On 22 January 2010, at 03:14, Erik Norgaard wrote:

> Doug Hardie wrote:
>> On 22 January 2010, at 01:45, Erik Norgaard wrote:
>>> To debug pf rules:
>>> 
>>> - always add direction to the rule, pass or block, add interface to all
>>> rules except default policy, keep state on all pass rules
>>> - group your rules per direction, then per interface
>>> - add log to all rules and watch pflog to see which rule blocks or
>>> passes traffic.
>>> - use keyword quick for any decisive rule
>>> - check the parsing of your ruleset, pfctl -sr
>>> 
>>> then come back and ask for help.
>> Where do you find the rule information in the pflog output from tcpdump?  
> 
> a snip:
> 
> alpha# tcpdump -n -e -i pflog0
> tcpdump: WARNING: pflog0: no IPv4 address assigned
> tcpdump: verbose output suppressed, use -v or -vv for full protocol decode
> listening on pflog0, link-type PFLOG (OpenBSD pflog file), capture size 96 
> bytes
> 11:55:20.910140 rule 81/0(match): block in on vr1: 172.16.1.127.52444 > 
> 172.16.0.1.23:  tcp 44 [bad hdr length 0 - too short, < 20]
> 
> rule 81 blocks. Now, problem is that your rules may be more compact, you'll 
> find the rule with pfctl -sr. Now admittedly, I got:
> 
> pass in quick on vr1 inet proto udp from 172.16.0.0/23 to <local_ip> port = 
> secret_service keep state
> 
> ofcourse, that rule didn't block. But two lines down I found:
> 
> block return in log quick on vr1 inet from 172.16.0.0/23 to <local_ip>
> 
> This makes sence, so why the offset 2? The first line of the output from 
> pfctl -sr is
> 
> scrub all fragment reassemble
> 
> that shouldn't count as a rule.
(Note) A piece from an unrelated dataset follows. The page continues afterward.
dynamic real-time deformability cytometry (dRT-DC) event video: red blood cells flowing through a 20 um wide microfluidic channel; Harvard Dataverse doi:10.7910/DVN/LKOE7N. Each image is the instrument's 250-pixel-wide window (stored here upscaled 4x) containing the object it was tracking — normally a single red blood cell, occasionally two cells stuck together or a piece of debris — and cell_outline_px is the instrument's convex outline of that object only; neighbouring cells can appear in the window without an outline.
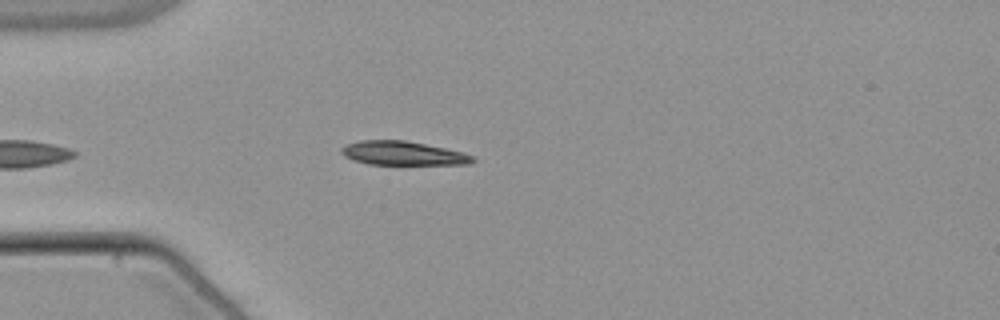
{"species": "common noctule bat (a hibernating species)", "species_latin": "Nyctalus noctula", "temperature_condition": "warm", "stored_images_in_passage": 38, "camera_frame_rate_fps": 3000, "um_per_image_px": 0.085, "animal": {"sex": "male", "body_mass_g": 21.5, "forearm_length_mm": 52.0}, "frame": {"image": 1, "passage_image": 2, "time_ms": 0.333, "image_size_px": [1000, 320], "cell_outline_px": [[476, 160], [468, 164], [368, 164], [344, 156], [340, 152], [340, 148], [348, 144], [360, 140], [404, 140], [444, 148], [460, 152], [472, 156]], "centroid_in_image_um": [34.2, 13.02], "position_along_channel_um": 50.8, "area_um2": 17.92}}
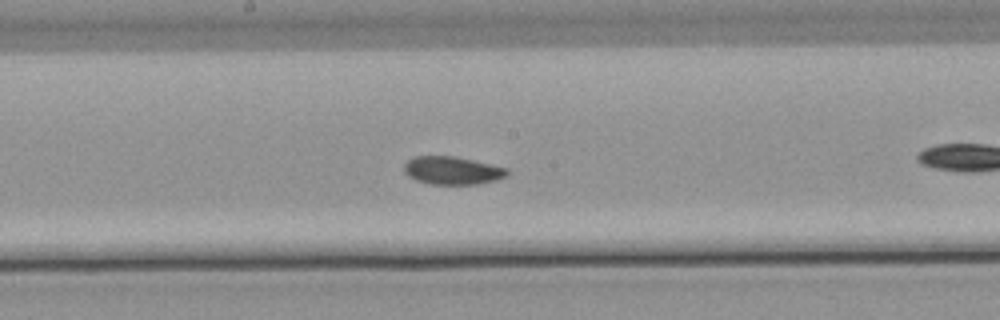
{"frame": {"image": 2, "passage_image": 12, "time_ms": 3.667, "image_size_px": [1000, 320], "cell_outline_px": [[508, 176], [496, 180], [480, 184], [428, 184], [416, 180], [408, 176], [404, 172], [404, 164], [412, 156], [456, 156], [508, 168]], "centroid_in_image_um": [38.45, 14.49], "position_along_channel_um": 209.8, "area_um2": 16.99}}
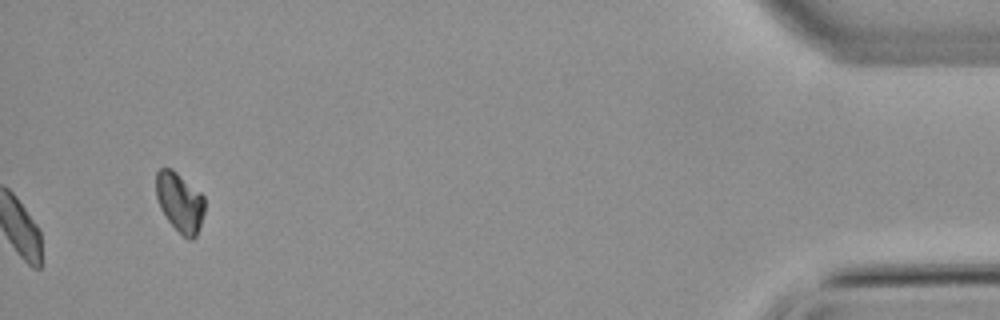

And then, if pflog starts counting with 0 
> while vi counts from 1 that explains it.
> 
> Yet another reason to check the rules as parsed using pfctl -sr.
> 
> Anyway, not trying to cut corners is the first step, then add log so you can 
> see whats going on, use quick to avoid some packet fall through and being 
> matched by a different rule than intended, organizes your rules so you can 
> easily separate things out.
> 
> My rules are grouped together like this:
> 
> # default policy
> block all
> 
> block in log <general condition>
> pass  in quick some packets keep state
> block in log quick <general condition>
> 
> block out log <general condition>
> pass  out quick some packets keep state
> block out log quick <general condition>
> 
> # Default policy catch all should never apply
> block log all
> 
> the conditions for the pass rules should match those of the first block and 
> then be more specific, say, only apply to one port. Doing so, the pf rule 
> parser will optimize the ruleset.
> 
> Even if I know that a given rule can only match packets on the vr0 interface, 
> I explicitly state the interface. It makes it clear what's going on.
> 
> Once the ruleset is debugged and working you can remove the log statements.

Thanks.  That is really helpful.  The key is that the rule information is in 
the link layer.  I never guessed that.  Now I see it just fine.  This approach 
sure beats monitoring the statistics and the input and trying to correlate 
them.  That was the approach I was using.